You can't load all the data into your page at once. 600 million records is too many.
Since you mentioned select2, have a look at their example with pagination.
The trick is to limit your SQL results to maybe 100 or so at a time. When the user scrolls to the bottom of the list, it can automatically load in more.
Send the search query to the server, and do the filtering in SQL (or NoSQL or whatever you use). Database engines are built for that. Don't try filtering/sorting in JS with that many records.
Are there any best practices for returning large lists of orders to users?
Let me try to outline the problem we are trying to solve. We have a list of customers that have 1-5,000+ orders associated to each. We pull these orders directly from the database and present them to the user is a paginated grid. The view we have is a very simple "select columns from orders" which worked fine when we were first starting but as we are growing, it's causing performance/contention problems. Seems like there are a million and one ways to skin this cat (return only a page worth of data, only return the last 6 months of data, etc.) but like I said before just wondering if there are any resources out there that provide a little more hand holding on how to solve this problem.

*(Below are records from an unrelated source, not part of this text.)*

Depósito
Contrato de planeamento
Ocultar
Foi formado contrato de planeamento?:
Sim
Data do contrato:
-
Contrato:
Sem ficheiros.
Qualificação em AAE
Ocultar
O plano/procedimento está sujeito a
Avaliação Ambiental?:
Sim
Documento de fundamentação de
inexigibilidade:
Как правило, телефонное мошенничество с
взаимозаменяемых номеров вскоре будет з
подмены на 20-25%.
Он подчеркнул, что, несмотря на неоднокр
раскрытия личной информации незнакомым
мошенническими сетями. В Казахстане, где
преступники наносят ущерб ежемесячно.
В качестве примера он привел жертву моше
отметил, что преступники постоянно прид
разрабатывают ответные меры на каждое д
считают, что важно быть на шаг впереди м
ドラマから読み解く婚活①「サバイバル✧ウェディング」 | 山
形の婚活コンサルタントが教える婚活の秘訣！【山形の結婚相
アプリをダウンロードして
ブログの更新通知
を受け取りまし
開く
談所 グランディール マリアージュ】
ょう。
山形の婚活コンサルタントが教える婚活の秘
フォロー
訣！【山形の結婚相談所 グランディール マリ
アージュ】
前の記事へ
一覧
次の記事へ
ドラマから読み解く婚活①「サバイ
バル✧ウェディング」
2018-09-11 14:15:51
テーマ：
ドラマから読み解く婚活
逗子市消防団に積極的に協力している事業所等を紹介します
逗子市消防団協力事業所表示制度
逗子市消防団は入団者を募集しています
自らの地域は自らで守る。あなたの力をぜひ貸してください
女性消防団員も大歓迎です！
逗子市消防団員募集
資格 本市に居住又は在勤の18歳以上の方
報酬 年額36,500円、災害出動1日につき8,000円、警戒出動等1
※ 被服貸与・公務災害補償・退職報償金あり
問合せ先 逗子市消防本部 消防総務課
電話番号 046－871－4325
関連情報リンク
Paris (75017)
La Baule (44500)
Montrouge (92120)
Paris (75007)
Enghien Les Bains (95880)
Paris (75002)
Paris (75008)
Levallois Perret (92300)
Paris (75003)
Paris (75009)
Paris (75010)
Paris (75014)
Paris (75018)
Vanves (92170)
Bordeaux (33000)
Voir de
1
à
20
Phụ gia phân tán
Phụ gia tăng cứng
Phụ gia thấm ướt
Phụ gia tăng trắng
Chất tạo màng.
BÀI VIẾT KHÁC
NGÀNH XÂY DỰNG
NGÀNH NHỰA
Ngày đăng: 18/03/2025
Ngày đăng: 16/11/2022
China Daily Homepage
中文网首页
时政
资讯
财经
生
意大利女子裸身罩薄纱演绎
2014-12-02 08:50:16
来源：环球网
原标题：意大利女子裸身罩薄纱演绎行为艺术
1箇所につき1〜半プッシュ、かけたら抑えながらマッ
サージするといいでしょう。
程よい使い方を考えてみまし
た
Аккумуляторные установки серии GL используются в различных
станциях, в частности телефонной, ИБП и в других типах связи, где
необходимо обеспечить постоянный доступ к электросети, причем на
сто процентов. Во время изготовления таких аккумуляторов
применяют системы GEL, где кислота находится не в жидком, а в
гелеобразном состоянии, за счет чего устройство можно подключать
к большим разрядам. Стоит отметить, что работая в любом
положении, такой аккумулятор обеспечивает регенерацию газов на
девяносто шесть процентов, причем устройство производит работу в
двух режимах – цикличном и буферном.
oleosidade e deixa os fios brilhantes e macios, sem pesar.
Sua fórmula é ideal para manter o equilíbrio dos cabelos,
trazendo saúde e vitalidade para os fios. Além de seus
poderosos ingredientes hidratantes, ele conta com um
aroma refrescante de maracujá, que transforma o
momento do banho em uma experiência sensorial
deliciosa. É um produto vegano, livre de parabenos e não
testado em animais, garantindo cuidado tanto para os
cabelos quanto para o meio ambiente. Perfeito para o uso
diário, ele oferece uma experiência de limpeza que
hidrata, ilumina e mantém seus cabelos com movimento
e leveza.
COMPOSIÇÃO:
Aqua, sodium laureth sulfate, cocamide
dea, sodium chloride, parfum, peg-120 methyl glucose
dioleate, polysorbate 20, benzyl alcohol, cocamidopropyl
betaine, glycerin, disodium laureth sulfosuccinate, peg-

We use SQL Server as our transaction database and select the data out in XML format. We then use a mixture of XSLT and Javascript to create our grid. We aren't married to the presentation solution but are married to the database solution.
My experience.
Always set default values in the UI for the user that are reasonable. You don't want them clicking "Retrieve" and getting everything.
Set a limit to the number of records that can be returned.

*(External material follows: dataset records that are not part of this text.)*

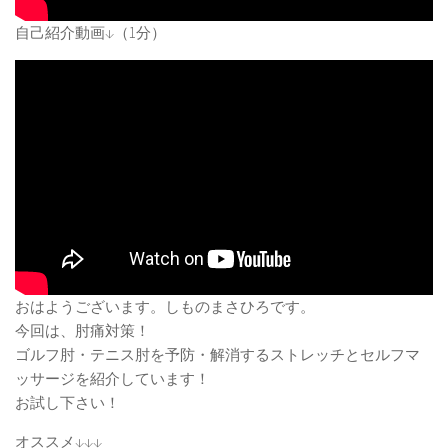
自己紹介動画↓（1分）
おはようございます。しものまさひろです。
今回は、肘痛対策！
ゴルフ肘・テニス肘を予防・解消するストレッチとセルフマ
ッサージを紹介しています！
お試し下さい！
オススメ↓↓↓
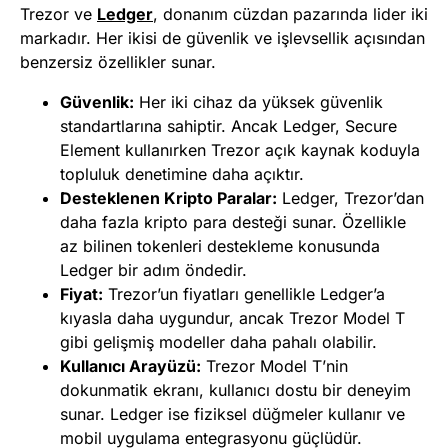
Trezor ve
Ledger
, donanım cüzdan pazarında lider iki
markadır. Her ikisi de güvenlik ve işlevsellik açısından
benzersiz özellikler sunar.
Güvenlik:
Her iki cihaz da yüksek güvenlik
standartlarına sahiptir. Ancak Ledger, Secure
Element kullanırken Trezor açık kaynak koduyla
topluluk denetimine daha açıktır.
Desteklenen Kripto Paralar:
Ledger, Trezor’dan
daha fazla kripto para desteği sunar. Özellikle
az bilinen tokenleri destekleme konusunda
Ledger bir adım öndedir.
Fiyat:
Trezor’un fiyatları genellikle Ledger’a
kıyasla daha uygundur, ancak Trezor Model T
gibi gelişmiş modeller daha pahalı olabilir.
Kullanıcı Arayüzü:
Trezor Model T’nin
dokunmatik ekranı, kullanıcı dostu bir deneyim
sunar. Ledger ise fiziksel düğmeler kullanır ve
mobil uygulama entegrasyonu güçlüdür.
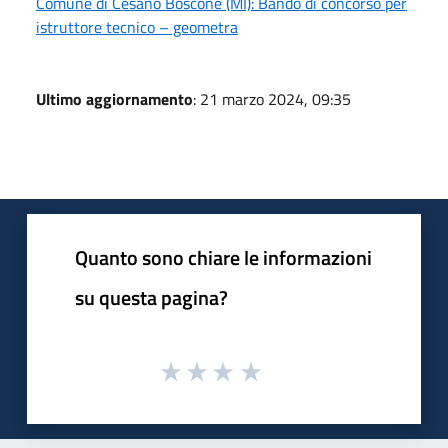
Comune di Cesano Boscone (MI): Bando di concorso per
istruttore tecnico – geometra
Ultimo aggiornamento
: 21 marzo 2024, 09:35
Quanto sono chiare le informazioni
su questa pagina?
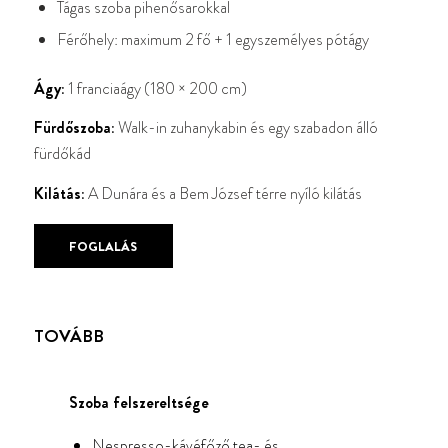
Tágas szoba pihenősarokkal
Férőhely: maximum 2 fő + 1 egyszemélyes pótágy
Ágy:
1 franciaágy (180 × 200 cm)
Fürdőszoba:
Walk-in zuhanykabin és egy szabadon álló
fürdőkád
Kilátás:
A Dunára és a Bem József térre nyíló kilátás
FOGLALÁS
TOVÁBB
Szoba felszereltsége
Nespresso-kávéfőző tea- és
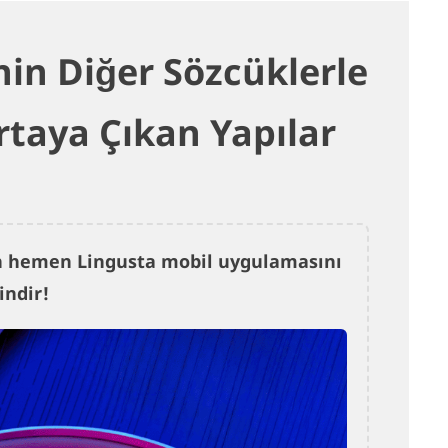
nin Diğer Sözcüklerle
rtaya Çıkan Yapılar
çin hemen Lingusta mobil uygulamasını
indir!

Only return from the database the records you are going to display.
If forward/backward consistencency is important, store the entire results set from the query in a temp table and return just the page you need to display. When paging up/down retrieve the next set from the temp table.
Make sure your indexs are covering your queries.
Use different queries for different purposes. Think "Open Orders" vs "Closed Orders". These might perfrom much better as different queries instead of one generic query.
Set parameter defualts in the stored procedures. Protect your query from a UI that is not setting reasonable limits.
I wish we did all these things.
I'd recommend doing some profiling to find the actual bottlenecks. Perhaps you have access to Visual Studio Profiler? http://msdn.microsoft.com/en-us/magazine/cc337887.aspx There are plenty of good profilers out there.
Otherwise, my first stop would be pagination to bring back less records from the db, which is easier on the connection and the memory footprint. Take a look at this (I'm assuming you're on SQL Server >= 2005)
http://www.15seconds.com/issue/070628.htm
I"m not sure from the question exactly what UI problem you are trying to solve.
If it's that the customer can't work with a table that is just one big amorphous blob, then let him sort on the fields: order date, order number, your SKU number, his SKU number maybe, and I guess others,too. He might find it handy to do a multi-column stable sort, too.
If it's that the table headers scroll up and disappears when he scrolls down through his orders, that's more difficult. Read the SO discussion to see if the method there gives a solution you can use.
There is also a JQuery mechanism for keeping the header within the viewport.
HTH
EDIT: plus I'll second #Iain 's answer: do some profiling.
Another EDIT: #Scott Bruns 's answer reminded me that when we started designing the UI, the biggest issue by far was limiting the number of records the user had to look at. So, yes I agree with Scott that you should give the user some way to see only a limited number of records right from the start; that is, before he ever sees a table, he has told you a lot about what he wants to see.
Stupid question, but have you asked the users of your application for input on what records that they would like to see initially?